BEGIN Data records

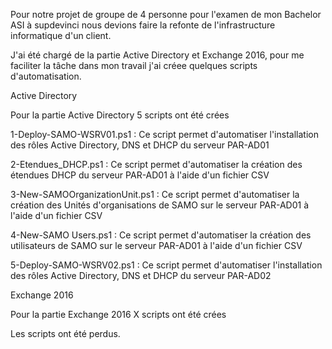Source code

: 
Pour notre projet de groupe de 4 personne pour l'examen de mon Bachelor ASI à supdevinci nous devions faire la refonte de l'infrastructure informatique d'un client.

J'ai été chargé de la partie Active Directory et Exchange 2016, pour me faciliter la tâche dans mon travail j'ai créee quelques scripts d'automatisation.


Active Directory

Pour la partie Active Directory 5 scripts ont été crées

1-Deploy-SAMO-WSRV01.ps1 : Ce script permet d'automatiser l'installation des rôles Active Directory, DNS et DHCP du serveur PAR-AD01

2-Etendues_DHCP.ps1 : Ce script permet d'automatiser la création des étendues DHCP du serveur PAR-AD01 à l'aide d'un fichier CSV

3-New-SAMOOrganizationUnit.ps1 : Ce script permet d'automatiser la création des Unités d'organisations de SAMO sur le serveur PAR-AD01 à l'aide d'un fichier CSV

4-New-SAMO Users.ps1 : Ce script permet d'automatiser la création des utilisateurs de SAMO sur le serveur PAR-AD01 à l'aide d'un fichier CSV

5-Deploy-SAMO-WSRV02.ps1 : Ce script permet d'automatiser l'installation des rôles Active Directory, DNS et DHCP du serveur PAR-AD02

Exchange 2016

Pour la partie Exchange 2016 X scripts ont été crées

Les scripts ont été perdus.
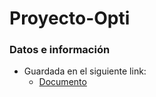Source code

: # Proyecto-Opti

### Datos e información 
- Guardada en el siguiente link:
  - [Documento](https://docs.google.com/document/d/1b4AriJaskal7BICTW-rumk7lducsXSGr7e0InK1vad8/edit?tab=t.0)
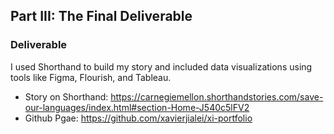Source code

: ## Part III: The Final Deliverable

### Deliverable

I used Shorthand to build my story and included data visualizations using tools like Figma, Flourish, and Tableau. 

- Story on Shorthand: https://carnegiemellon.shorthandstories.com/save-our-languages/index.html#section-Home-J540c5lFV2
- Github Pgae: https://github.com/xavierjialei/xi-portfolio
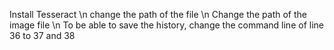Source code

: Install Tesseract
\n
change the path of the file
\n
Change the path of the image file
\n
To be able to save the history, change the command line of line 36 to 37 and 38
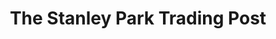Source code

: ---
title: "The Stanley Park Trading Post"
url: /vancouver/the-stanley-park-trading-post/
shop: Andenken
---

END Data records
BEGIN Data records

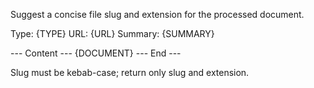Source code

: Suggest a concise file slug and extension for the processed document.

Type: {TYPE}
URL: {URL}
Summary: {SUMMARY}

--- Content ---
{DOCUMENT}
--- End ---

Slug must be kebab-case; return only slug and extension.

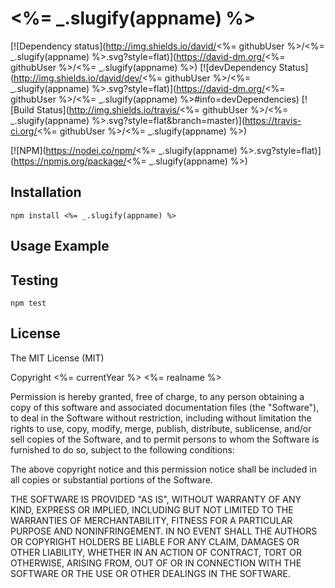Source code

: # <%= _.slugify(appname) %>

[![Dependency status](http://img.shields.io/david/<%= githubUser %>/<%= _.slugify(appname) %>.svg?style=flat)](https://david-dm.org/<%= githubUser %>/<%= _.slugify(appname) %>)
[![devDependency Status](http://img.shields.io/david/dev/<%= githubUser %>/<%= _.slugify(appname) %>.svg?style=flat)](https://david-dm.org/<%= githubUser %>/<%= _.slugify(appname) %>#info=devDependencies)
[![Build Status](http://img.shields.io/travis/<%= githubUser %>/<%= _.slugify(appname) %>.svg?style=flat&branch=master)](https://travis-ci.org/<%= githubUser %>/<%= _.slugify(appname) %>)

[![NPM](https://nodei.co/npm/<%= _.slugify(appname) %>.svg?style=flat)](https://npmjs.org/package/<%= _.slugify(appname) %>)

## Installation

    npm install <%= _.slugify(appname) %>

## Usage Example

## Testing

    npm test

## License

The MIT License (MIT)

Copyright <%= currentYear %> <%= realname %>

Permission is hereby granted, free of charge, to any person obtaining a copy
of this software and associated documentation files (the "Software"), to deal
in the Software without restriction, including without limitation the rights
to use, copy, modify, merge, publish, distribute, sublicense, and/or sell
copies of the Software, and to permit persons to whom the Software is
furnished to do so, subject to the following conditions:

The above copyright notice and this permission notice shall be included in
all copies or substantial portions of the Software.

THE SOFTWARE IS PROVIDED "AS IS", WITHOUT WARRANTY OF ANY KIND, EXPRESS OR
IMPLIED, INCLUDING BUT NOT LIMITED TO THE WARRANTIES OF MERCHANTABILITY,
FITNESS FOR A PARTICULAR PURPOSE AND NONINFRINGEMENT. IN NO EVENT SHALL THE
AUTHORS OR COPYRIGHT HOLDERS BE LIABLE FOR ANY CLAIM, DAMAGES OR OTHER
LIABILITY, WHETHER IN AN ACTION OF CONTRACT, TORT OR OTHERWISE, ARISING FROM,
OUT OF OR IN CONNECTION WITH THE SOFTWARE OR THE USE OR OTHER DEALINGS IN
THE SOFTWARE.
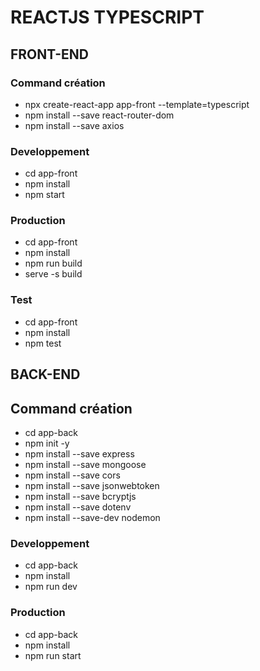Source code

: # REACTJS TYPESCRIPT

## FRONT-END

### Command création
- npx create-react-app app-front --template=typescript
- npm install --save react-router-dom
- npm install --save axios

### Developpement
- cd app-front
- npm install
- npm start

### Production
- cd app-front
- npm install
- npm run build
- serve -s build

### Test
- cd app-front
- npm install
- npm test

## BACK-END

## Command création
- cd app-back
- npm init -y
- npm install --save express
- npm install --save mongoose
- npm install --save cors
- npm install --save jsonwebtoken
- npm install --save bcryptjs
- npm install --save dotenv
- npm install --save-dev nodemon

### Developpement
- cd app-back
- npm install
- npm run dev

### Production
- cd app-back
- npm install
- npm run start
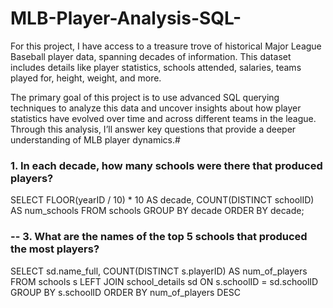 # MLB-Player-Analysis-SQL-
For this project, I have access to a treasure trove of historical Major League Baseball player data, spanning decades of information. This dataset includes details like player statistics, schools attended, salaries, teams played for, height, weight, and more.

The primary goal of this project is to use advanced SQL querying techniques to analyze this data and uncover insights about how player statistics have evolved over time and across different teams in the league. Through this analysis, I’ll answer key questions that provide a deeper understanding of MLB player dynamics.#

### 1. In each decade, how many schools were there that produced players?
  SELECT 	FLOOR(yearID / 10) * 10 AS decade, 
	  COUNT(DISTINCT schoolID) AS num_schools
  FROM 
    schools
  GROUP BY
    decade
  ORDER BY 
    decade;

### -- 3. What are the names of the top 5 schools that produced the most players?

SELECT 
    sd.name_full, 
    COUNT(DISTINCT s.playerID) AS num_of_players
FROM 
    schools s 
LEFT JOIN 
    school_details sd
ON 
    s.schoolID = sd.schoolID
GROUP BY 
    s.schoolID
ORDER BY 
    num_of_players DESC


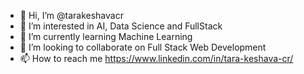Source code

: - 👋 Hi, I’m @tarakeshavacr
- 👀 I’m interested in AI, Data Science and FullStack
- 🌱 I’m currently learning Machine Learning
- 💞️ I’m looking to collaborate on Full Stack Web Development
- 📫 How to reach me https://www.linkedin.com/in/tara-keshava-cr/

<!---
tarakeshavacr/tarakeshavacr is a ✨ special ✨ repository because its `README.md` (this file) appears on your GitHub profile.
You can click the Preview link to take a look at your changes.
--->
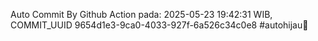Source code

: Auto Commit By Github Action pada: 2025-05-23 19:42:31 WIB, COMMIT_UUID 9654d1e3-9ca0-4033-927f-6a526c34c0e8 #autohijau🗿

END Data records
BEGIN Data records

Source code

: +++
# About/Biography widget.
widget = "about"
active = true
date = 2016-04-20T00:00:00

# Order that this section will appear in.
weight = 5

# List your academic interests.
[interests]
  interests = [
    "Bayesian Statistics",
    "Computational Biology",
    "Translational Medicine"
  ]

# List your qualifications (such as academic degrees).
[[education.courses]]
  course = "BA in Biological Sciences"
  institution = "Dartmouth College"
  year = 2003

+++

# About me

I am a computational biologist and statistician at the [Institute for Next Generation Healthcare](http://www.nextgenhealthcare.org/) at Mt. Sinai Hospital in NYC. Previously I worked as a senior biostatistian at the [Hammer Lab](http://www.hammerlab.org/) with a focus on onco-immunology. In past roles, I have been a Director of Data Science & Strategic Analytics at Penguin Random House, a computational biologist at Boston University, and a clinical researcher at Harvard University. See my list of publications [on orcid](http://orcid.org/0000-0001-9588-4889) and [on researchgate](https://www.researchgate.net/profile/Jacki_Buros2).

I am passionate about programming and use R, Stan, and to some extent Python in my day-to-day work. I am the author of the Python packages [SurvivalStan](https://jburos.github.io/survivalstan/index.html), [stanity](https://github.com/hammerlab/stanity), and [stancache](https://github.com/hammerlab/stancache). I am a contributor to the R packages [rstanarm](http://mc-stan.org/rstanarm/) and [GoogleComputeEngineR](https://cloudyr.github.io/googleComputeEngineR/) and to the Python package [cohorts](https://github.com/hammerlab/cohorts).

END Data records

Reproduce the stretch of the items from the line containing "## Usage Example" through the line containing "For this project, I", switching every occurrence of "app-front" to "frontend-app" and leaving everything else unchanged. Omit the pictures from your answer.

## Usage Example

## Testing

    npm test

## License

The MIT License (MIT)

Copyright <%= currentYear %> <%= realname %>

Permission is hereby granted, free of charge, to any person obtaining a copy
of this software and associated documentation files (the "Software"), to deal
in the Software without restriction, including without limitation the rights
to use, copy, modify, merge, publish, distribute, sublicense, and/or sell
copies of the Software, and to permit persons to whom the Software is
furnished to do so, subject to the following conditions:

The above copyright notice and this permission notice shall be included in
all copies or substantial portions of the Software.

THE SOFTWARE IS PROVIDED "AS IS", WITHOUT WARRANTY OF ANY KIND, EXPRESS OR
IMPLIED, INCLUDING BUT NOT LIMITED TO THE WARRANTIES OF MERCHANTABILITY,
FITNESS FOR A PARTICULAR PURPOSE AND NONINFRINGEMENT. IN NO EVENT SHALL THE
AUTHORS OR COPYRIGHT HOLDERS BE LIABLE FOR ANY CLAIM, DAMAGES OR OTHER
LIABILITY, WHETHER IN AN ACTION OF CONTRACT, TORT OR OTHERWISE, ARISING FROM,
OUT OF OR IN CONNECTION WITH THE SOFTWARE OR THE USE OR OTHER DEALINGS IN
THE SOFTWARE.
Source code

: # REACTJS TYPESCRIPT

## FRONT-END

### Command création
- npx create-react-app frontend-app --template=typescript
- npm install --save react-router-dom
- npm install --save axios

### Developpement
- cd frontend-app
- npm install
- npm start

### Production
- cd frontend-app
- npm install
- npm run build
- serve -s build

### Test
- cd frontend-app
- npm install
- npm test

## BACK-END

## Command création
- cd app-back
- npm init -y
- npm install --save express
- npm install --save mongoose
- npm install --save cors
- npm install --save jsonwebtoken
- npm install --save bcryptjs
- npm install --save dotenv
- npm install --save-dev nodemon

### Developpement
- cd app-back
- npm install
- npm run dev

### Production
- cd app-back
- npm install
- npm run start
 # MLB-Player-Analysis-SQL-
For this project, I have access to a treasure trove of historical Major League Baseball player data, spanning decades of information. This dataset includes details like player statistics, schools attended, salaries, teams played for, height, weight, and more.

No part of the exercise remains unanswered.